Sarasehan Nasional di Pendopo Lembah Manah milik Nur Hidayat Ketua Komisi C DPRD Jepara, Selasa (6/5/2025).
JEPARA - Sarasehan Nasional bertajuk "Mengungkap Fakta Baru Sejarah Perkembangan Islam dan Hukum Islam di Jawa Abad 15-16 Masehi" digelar di Joglo Lembah Manah, Desa Rengging, Kecamatan Pecangaan, Jepara, pada Selasa malam, (6/52025), menghadirkan sejumlah pakar sejarah dari Jepara, Kudus, Jakarta, serta anggota DPRD Jepara.
Acara yang dimoderatori Ulil Abshor ini menghadirkan empat narasumber yakni Hadi Priyanto (pemerhati sejarah Jepara), Nur Hidayat (Ketua Komisi C DPRD Jepara), Moh Aslim Akmal (pemerhati sejarah Kudus), dan Sariat Arifia (peneliti sejarah kerajaan Islam dari Jakarta).
Hadir pula perwakilan Lesbumi, IPNU-IPPNU, akademisi, tokoh masyarakat dan agama.
Dalam pembukaan, Ulil Abshor menyebut sejak era kolonial Belanda terjadi distorsi sejarah, termasuk pembelokan peran tokoh Islam.
“Sejarah ditulis dengan perspektif penjajah, bukan dari sudut pandang bangsa sendiri,” ujarnya.
Nur Hidayat menyampaikan pentingnya meluruskan narasi sejarah, khususnya seputar Ratu Kalinyamat yang sempat ditolak sebagai pahlawan nasional karena mitos puasa telanjang.
“Fakta dari catatan penjelajah Portugis membuktikan bahwa Ratu Kalinyamat adalah pejuang maritim yang melawan Portugis di Malaka,” ungkap Nur.
Moh Aslim Akmal mengungkap adanya propaganda melalui seni seperti ketoprak yang menggambarkan Ratu Kalinyamat bertapa telanjang. Ia juga menyoroti tokoh-tokoh seperti Sunan Kudus dan Sunan Prawoto yang difitnah penuh intrik kekuasaan.
“Padahal mereka adalah ulama penyebar Islam dan pejuang bangsa,” tegasnya.
Sariat Arifia menjelaskan hasil penelitiannya terkait pengaruh Pasai pada makam-makam di Selat Muria dan posisi strategis Jepara di bawah Ratu Kalinyamat sebagai pelabuhan dagang.
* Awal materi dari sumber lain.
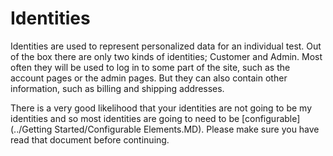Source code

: Identities
==========

Identities are used to represent personalized data for an individual test.  Out of the box there are only two kinds of identities; Customer and Admin.  Most often they will be used to log in to some part of the site, such as the account pages or the admin pages.  But they can also contain other information, such as billing and shipping addresses.

There is a very good likelihood that your identities are not going to be my identities and so most identities are going to need to be [configurable](../Getting Started/Configurable Elements.MD).  Please make sure you have read that document before continuing.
“Saya sudah meneliti hingga Malaka, Aceh, dan Pasuruan,” katanya.
Dr. Djoko Tjahyo menyoroti strategi dakwah Sunan Kudus yang akomodatif terhadap budaya lokal.
“Framing negatif dalam babad Tanah Jawa perlu diluruskan agar tak merusak hubungan sosial masyarakat,” ujarnya.
Sriyanto mengingatkan bahwa penulisan sejarah harus berdasarkan sumber yang valid dan bisa dipertanggungjawabkan.
“Narasi seperti puasa telanjang itu merendahkan martabat dan sangat berbahaya jika terus dipercaya,” jelasnya.
Sarasehan ini menghasilkan kesepakatan bersama untuk tidak lagi mempercayai narasi sejarah permusuhan antartokoh Islam Jawa yang bersumber dari naskah kolonial.
“Kita harus akhiri warisan perpecahan yang sengaja diciptakan penjajah,” tutup Nur Hidayat.